Drop in airline business was predictable, says prof


Pearson is already one of the world’s most expensive airports, rising from 18th most costly just two years ago to fifth today. It gets worse, said an editorial in the London Free Press April 8 of Toronto’s new terminal. Fred Lazar, professor of economics at York University’s Schulich School of Business, says when bankrupt Air Canada restructures, it is likely to scale back its Toronto operations as part of its long-term business plan. Rising costs at Pearson may mean those cuts will be deeper. Terminal 1, says Lazar, has cost $4.4 billion, excluding runways and taxiways, which were originally budgeted for in that total but are now expected to cost another $1 billion. By the time the old Terminal 1 and Terminal 2 are torn down and another addition added to the new Terminal 1, the total cost will be about $7 billion. The 9/11 terrorist hijackings, which added to the burden of a struggling airline industry, could not have been predicted. But Lazar thinks the GTAA should have foreseen that the 1997-98 growth by airlines was not sustainable and made a more realistic projection. Already, projections through 2010 have been revised downward 10  to 15 per cent below the original estimate.

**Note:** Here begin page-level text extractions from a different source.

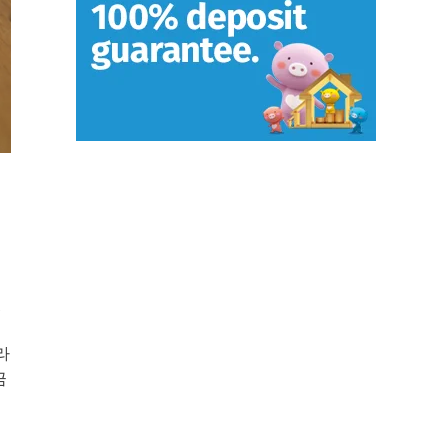
있
라
금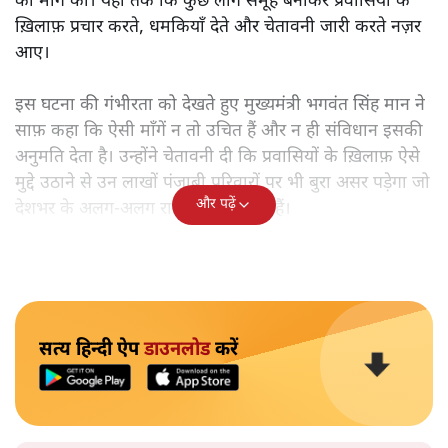
की माँग की। यहाँ तक कि कुछ लोग समूह बनाकर प्रवासियों के
ख़िलाफ़ प्रचार करते, धमकियाँ देते और चेतावनी जारी करते नज़र
आए।
इस घटना की गंभीरता को देखते हुए मुख्यमंत्री भगवंत सिंह मान ने
साफ़ कहा कि ऐसी माँगें न तो उचित हैं और न ही संविधान इसकी
अनुमति देता है। उन्होंने चेतावनी दी कि प्रवासियों के ख़िलाफ़ ऐसे
मुद्दे उठाने से उन लाखों पंजाबी परिवारों पर भी बुरा असर पड़ेगा जो
और पढ़ें
देशभर के अलग-अलग राज्यों में बस चुके हैं।
सत्य हिन्दी ऐप
डाउनलोड
करें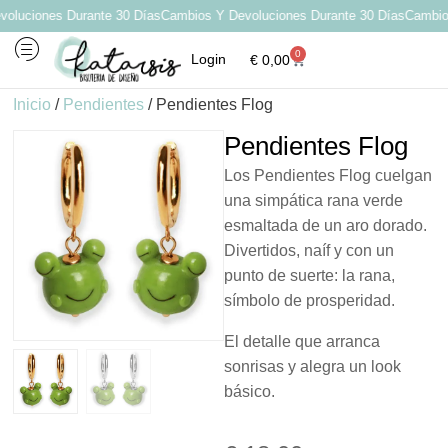
luciones Durante 30 Días
Cambios Y Devoluciones Durante 30 Días
Cambios 
0
Login
€
0,00
Inicio
/
Pendientes
/ Pendientes Flog
Pendientes Flog
Los Pendientes Flog cuelgan
una simpática rana verde
esmaltada de un aro dorado.
Divertidos, naíf y con un
punto de suerte: la rana,
símbolo de prosperidad.
El detalle que arranca
sonrisas y alegra un look
básico.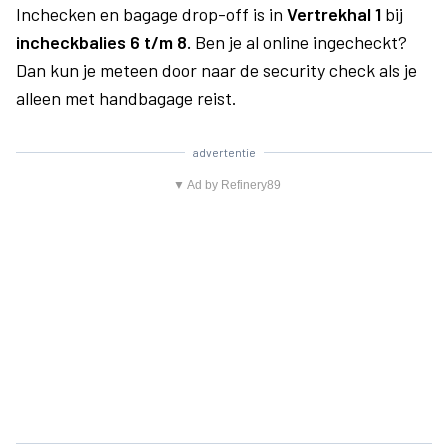
Inchecken en bagage drop-off is in
Vertrekhal 1
bij
incheckbalies 6 t/m 8.
Ben je al online ingecheckt?
Dan kun je meteen door naar de security check als je
alleen met handbagage reist.
advertentie
▼ Ad by Refinery89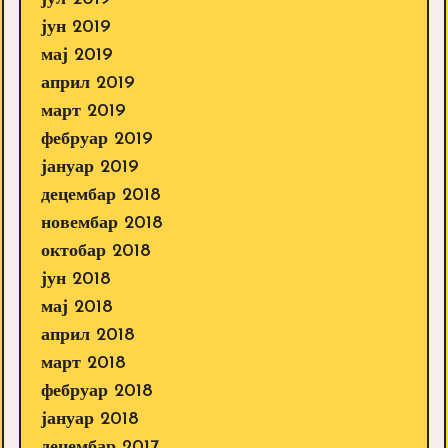
јун 2019
мај 2019
април 2019
март 2019
фебруар 2019
јануар 2019
децембар 2018
новембар 2018
октобар 2018
јун 2018
мај 2018
април 2018
март 2018
фебруар 2018
јануар 2018
децембар 2017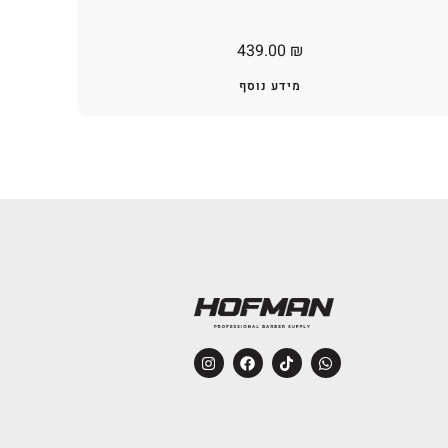
439.00
₪
מידע נוסף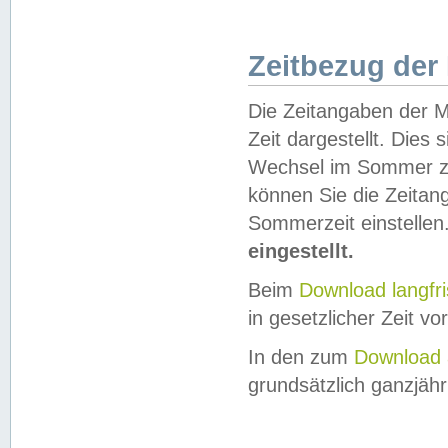
Zeitbezug der
Die Zeitangaben der M
Zeit dargestellt. Dies
Wechsel im Sommer z
können Sie die Zeitan
Sommerzeit einstellen
eingestellt.
Beim
Download langfr
in gesetzlicher Zeit vor
In den zum
Download 
grundsätzlich ganzjähri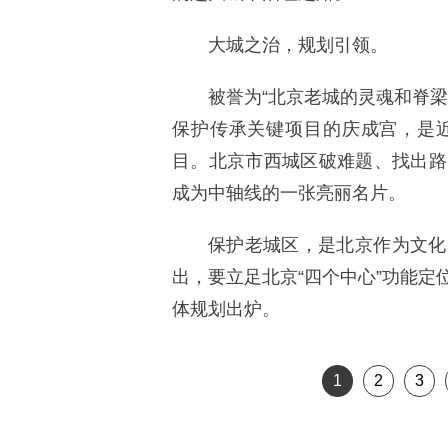
大城之治，规划引领。
被誉为“北京老城的灵魂和脊
保护传承关键项目的庆成宫，是
目。北京市西城区破难题、找出路
成为中轴线的一张亮丽名片。
保护老城区，是北京作为文化
出，要立足北京“四个中心”功能
体规划出炉。
1
2
3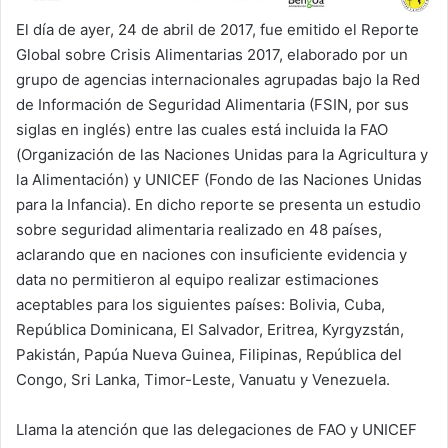
El día de ayer, 24 de abril de 2017, fue emitido el Reporte
Global sobre Crisis Alimentarias 2017, elaborado por un
grupo de agencias internacionales agrupadas bajo la Red
de Información de Seguridad Alimentaria (FSIN, por sus
siglas en inglés) entre las cuales está incluida la FAO
(Organización de las Naciones Unidas para la Agricultura y
la Alimentación) y UNICEF (Fondo de las Naciones Unidas
para la Infancia). En dicho reporte se presenta un estudio
sobre seguridad alimentaria realizado en 48 países,
aclarando que en naciones con insuficiente evidencia y
data no permitieron al equipo realizar estimaciones
aceptables para los siguientes países: Bolivia, Cuba,
República Dominicana, El Salvador, Eritrea, Kyrgyzstán,
Pakistán, Papúa Nueva Guinea, Filipinas, República del
Congo, Sri Lanka, Timor-Leste, Vanuatu y Venezuela.
Llama la atención que las delegaciones de FAO y UNICEF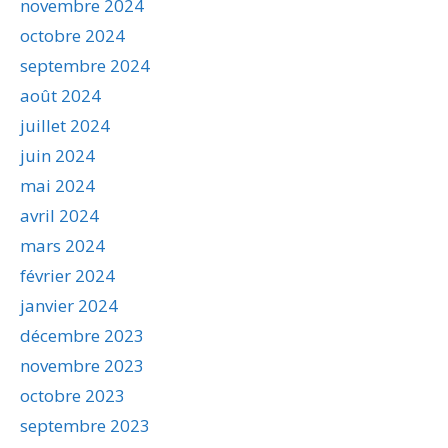
novembre 2024
octobre 2024
septembre 2024
août 2024
juillet 2024
juin 2024
mai 2024
avril 2024
mars 2024
février 2024
janvier 2024
décembre 2023
novembre 2023
octobre 2023
septembre 2023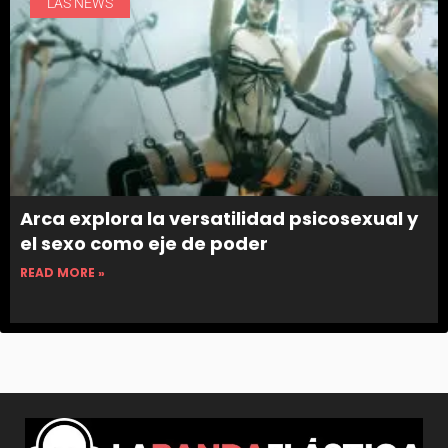
LAS NEWS
Arca explora la versatilidad psicosexual y
el sexo como eje de poder
READ MORE »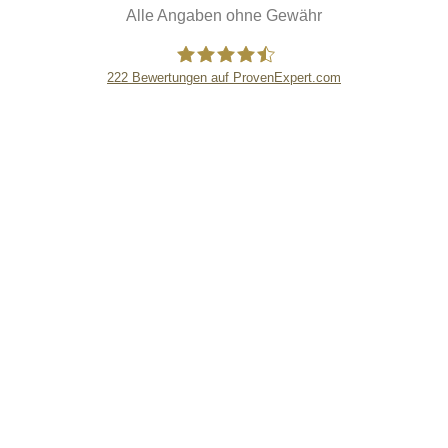
Alle Angaben ohne Gewähr
222
Bewertungen auf ProvenExpert.com
eEducation Net e.K.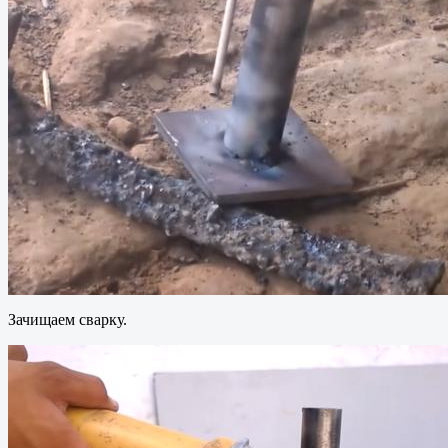
Зачищаем сварку.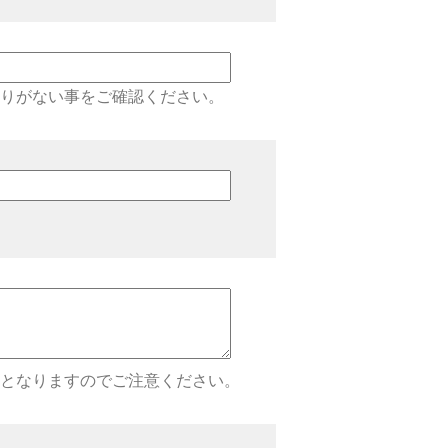
りがない事をご確認ください。
となりますのでご注意ください。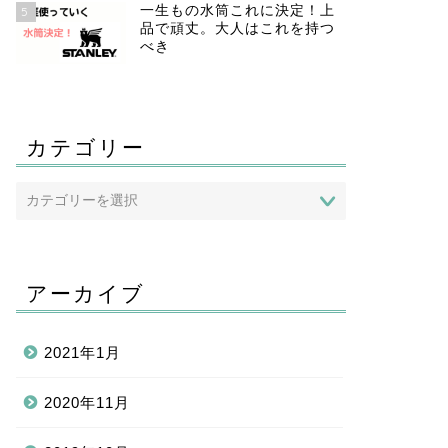
一生もの水筒これに決定！上
5
品で頑丈。大人はこれを持つ
べき
カテゴリー
アーカイブ
2021年1月
2020年11月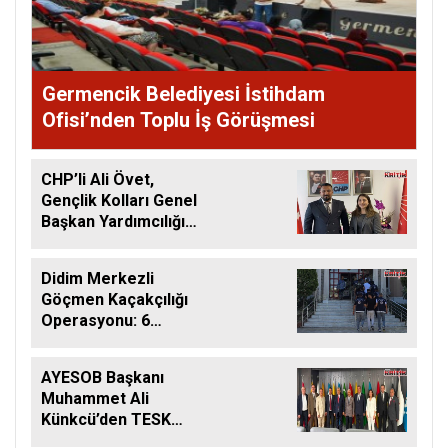
Germencik Belediyesi İstihdam
Ofisi’nden Toplu İş Görüşmesi
CHP’li Ali Övet,
Gençlik Kolları Genel
Başkan Yardımcılığı
Görevine Getirildi
Didim Merkezli
Göçmen Kaçakçılığı
Operasyonu: 6
Şüpheli Tutuklandı
AYESOB Başkanı
Muhammet Ali
Künkcü’den TESK
Genel Başkanı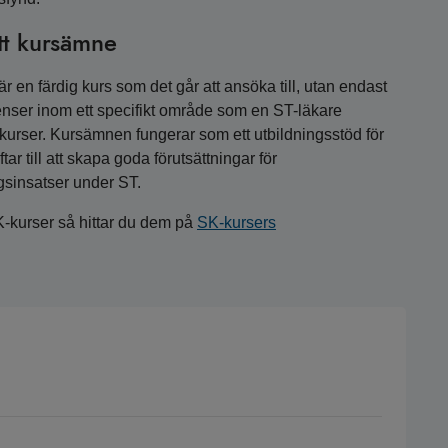
tt kursämne
 en färdig kurs som det går att ansöka till, utan endast
nser inom ett specifikt område som en ST-läkare
a kurser. Kursämnen fungerar som ett utbildningsstöd för
r till att skapa goda förutsättningar för
gsinsatser under ST.
K-kurser så hittar du dem på
SK-kursers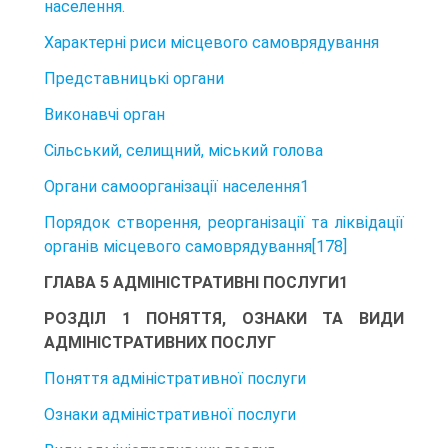
населення.
Характерні риси місцевого самоврядування
Представницькі органи
Виконавчі орган
Сільський, селищний, міський голова
Органи самоорганізації населення1
Порядок створення, реорганізації та ліквідації
органів місцевого самоврядування[178]
ГЛАВА 5 АДМІНІСТРАТИВНІ ПОСЛУГИ1
РОЗДІЛ 1 ПОНЯТТЯ, ОЗНАКИ ТА ВИДИ
АДМІНІСТРАТИВНИХ ПОСЛУГ
Поняття адміністративної послуги
Ознаки адміністративної послуги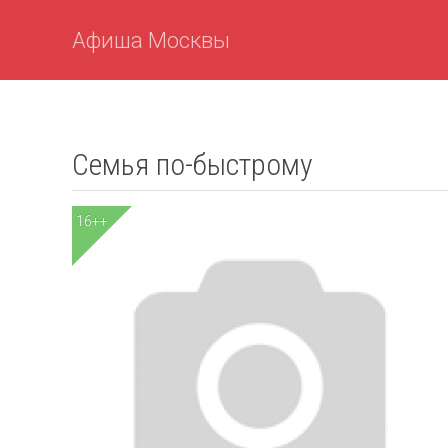
Афиша Москвы
Семья по-быстрому
16++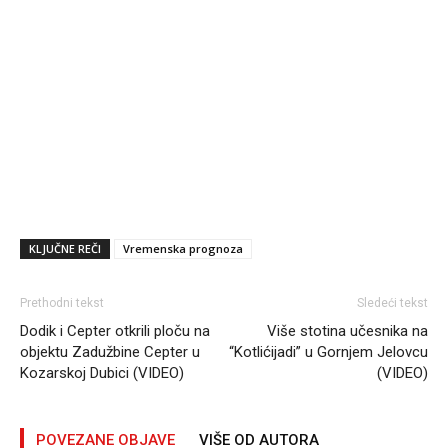
KLJUČNE REČI
Vremenska prognoza
Prethodni tekst
Sledeći tekst
Dodik i Cepter otkrili ploču na
Više stotina učesnika na
objektu Zadužbine Cepter u
“Kotlićijadi” u Gornjem Jelovcu
Kozarskoj Dubici (VIDEO)
(VIDEO)
POVEZANE OBJAVE
VIŠE OD AUTORA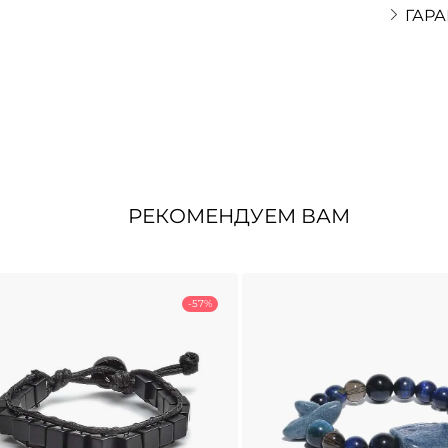
ГАРА
РЕКОМЕНДУЕМ ВАМ
-57%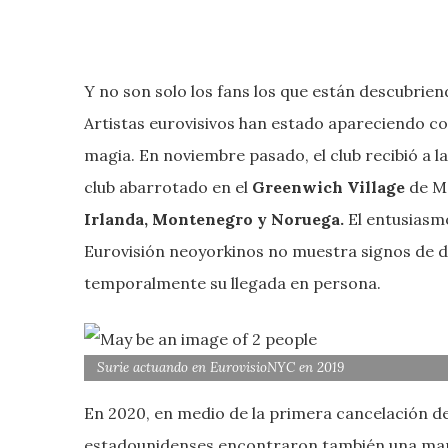
Y no son solo los fans los que están descubrie
Artistas eurovisivos han estado apareciendo co
magia. En noviembre pasado, el club recibió a la
club abarrotado en el
Greenwich Village
de Ma
Irlanda, Montenegro y Noruega.
El entusiasmo
Eurovisión neoyorkinos no muestra signos de de
temporalmente su llegada en persona.
Surie actuando en EurovisioNYC en 2019
En 2020, en medio de la primera cancelación del 
estadounidenses encontraron también una ma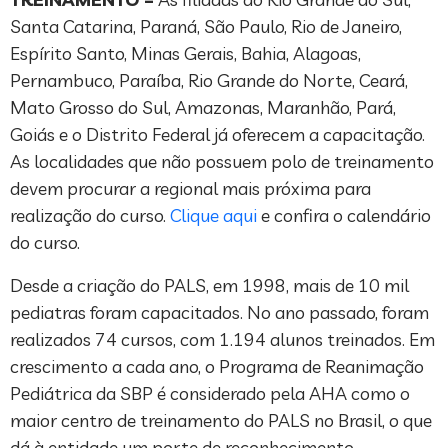
Santa Catarina, Paraná, São Paulo, Rio de Janeiro,
Espírito Santo, Minas Gerais, Bahia, Alagoas,
Pernambuco, Paraíba, Rio Grande do Norte, Ceará,
Mato Grosso do Sul, Amazonas, Maranhão, Pará,
Goiás e o Distrito Federal já oferecem a capacitação.
As localidades que não possuem polo de treinamento
devem procurar a regional mais próxima para
realização do curso.
Clique aqui
e confira o calendário
do curso.
Desde a criação do PALS, em 1998, mais de 10 mil
pediatras foram capacitados. No ano passado, foram
realizados 74 cursos, com 1.194 alunos treinados. Em
crescimento a cada ano, o Programa de Reanimação
Pediátrica da SBP é considerado pela AHA como o
maior centro de treinamento do PALS no Brasil, o que
dá à entidade um porte de reconhecimento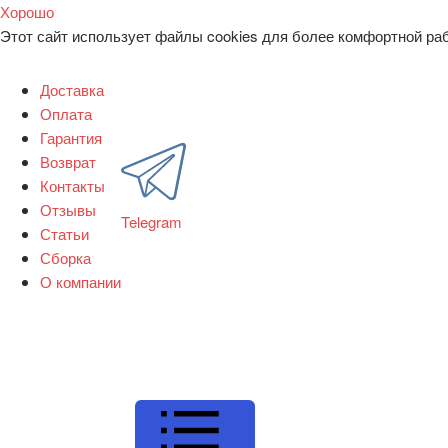
Хорошо
Этот сайт использует файлы cookies для более комфортной ра
Доставка
Оплата
Гарантия
Возврат
Контакты
Отзывы
Telegram
Статьи
Сборка
О компании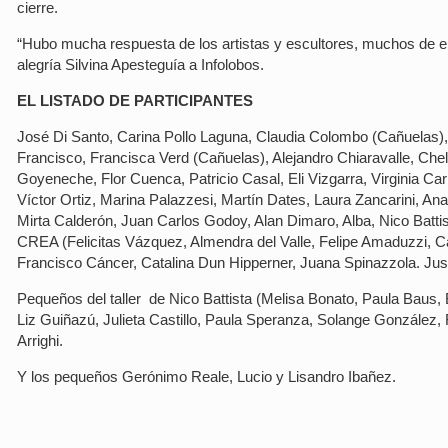
cierre.
“Hubo mucha respuesta de los artistas y escultores, muchos de ell
alegría Silvina Apesteguía a Infolobos.
EL LISTADO DE PARTICIPANTES
José Di Santo, Carina Pollo Laguna, Claudia Colombo (Cañuelas)
Francisco, Francisca Verd (Cañuelas), Alejandro Chiaravalle, Che
Goyeneche, Flor Cuenca, Patricio Casal, Eli Vizgarra, Virginia Ca
Víctor Ortiz, Marina Palazzesi, Martín Dates, Laura Zancarini, An
Mirta Calderón, Juan Carlos Godoy, Alan Dimaro, Alba, Nico Battist
CREA (Felicitas Vázquez, Almendra del Valle, Felipe Amaduzzi, C
Francisco Cáncer, Catalina Dun Hipperner, Juana Spinazzola. Just
Pequeños del taller de Nico Battista (Melisa Bonato, Paula Baus
Liz Guiñazú, Julieta Castillo, Paula Speranza, Solange González
Arrighi.
Y los pequeños Gerónimo Reale, Lucio y Lisandro Ibañez.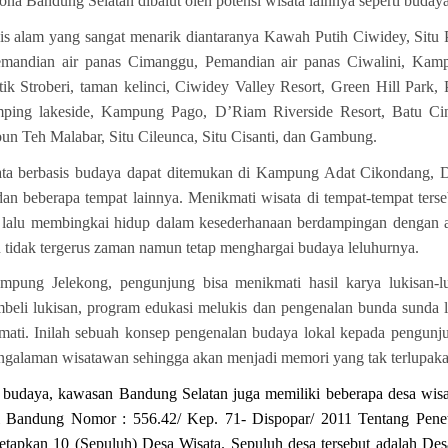
na Bandung Selatan dibalut oleh potensi wisata lainnya seperti budaya, 
sis alam yang sangat menarik diantaranya
Kawah Putih Ciwidey, Situ
mandian air panas Cimanggu, Pemandian air panas Ciwalini, Kamp
k Stroberi, taman kelinci, Ciwidey Valley Resort, Green Hill Park,
ng lakeside, Kampung Pago, D’Riam Riverside Resort, Batu Cint
n Teh Malabar, Situ Cileunca, Situ Cisanti, dan Gambung.
isata berbasis budaya dapat ditemukan di Kampung Adat Cikondang
 beberapa tempat lainnya. Menikmati wisata di tempat-tempat ter
lalu membingkai hidup dalam kesederhanaan berdampingan dengan a
cu tidak tergerus zaman namun tetap menghargai budaya leluhurnya.
mpung Jelekong, pengunjung bisa menikmati hasil karya lukisan-l
beli lukisan, program edukasi melukis dan pengenalan bunda sunda l
ikmati. Inilah sebuah konsep pengenalan budaya lokal kepada pengunj
engalaman wisatawan sehingga akan menjadi memori yang tak terlupaka
budaya, kawasan Bandung Selatan juga memiliki beberapa desa wisata
 Bandung Nomor : 556.42/ Kep. 71- Dispopar/ 2011 Tentang Pene
tapkan 10 (Sepuluh) Desa Wisata. Sepuluh desa tersebut adalah Des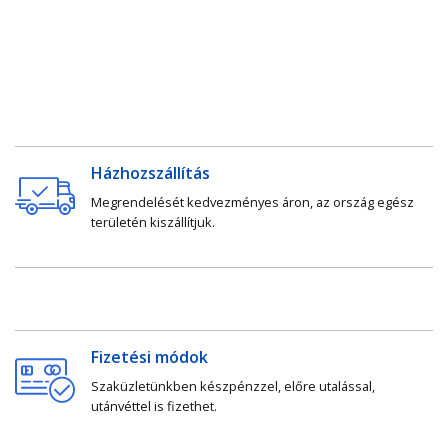
Házhozszállítás
Megrendelését kedvezményes áron, az ország egész
területén kiszállítjuk.
Fizetési módok
Szaküzletünkben készpénzzel, előre utalással,
utánvéttel is fizethet.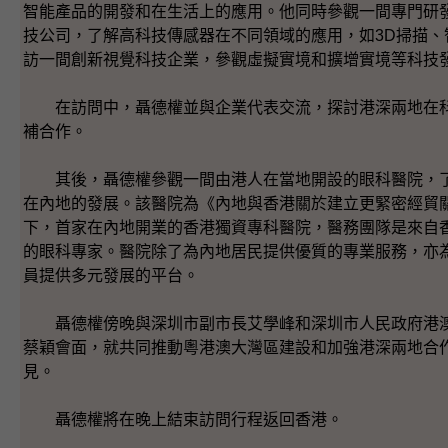
智能產品的開發和在生活上的應用。他同時參觀一間專門研發
技公司，了解高科技傳感器在不同領域的應用，如3D掃描、
訪一間創新視覺科技企業，參觀虛擬實境和擴增實境等科技
在訪問中，聶德權並與企業代表交流，探討港深兩地在科
補合作。
其後，聶德權參觀一間由港人在當地開設的眼科醫院，了
在內地的發展。該醫院為《內地與香港關於建立更緊密經貿
下，首家在內地開業的香港獨資專科醫院，醫務團隊是來自
的眼科專家。醫院除了為內地居民提供優質的專業服務，亦
員提供多元發展的平台。
聶德權傍晚與深圳市副市長艾學峰和深圳市人民政府港澳
蔡穎會面，就共同推動粵港澳大灣區建設和加強港深兩地合
見。
聶德權將在晚上結束訪問行程返回香港。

MBA student flirts with fashion


Rachelle Turner, Jennifer Ross, Natalie Frenkel and Lyndsay Langford are the young entrepreneurs behind Virgin Thread Market, a showcase of 30 independent designers and artists that displays, promotes and sells their merchandise, reported the Toronto Star April 8. Langford, 26, works full-time as a foreign banknote trader and is a part-time MBA student at York University. “Because of my career, I mostly wear suits but I try to find those that are a bit more interesting. I love simple designs with clean lines.” She graduated from York in 2001 with a BA in economics.


On air



  • Brigitte Kitchen, former chairman, Centre for Social Justice, and professor in York’s School of Social Work, discussed increasing poverty rates in Toronto, with callers to “Goldhawk” on Rogers TV, Toronto, April 7.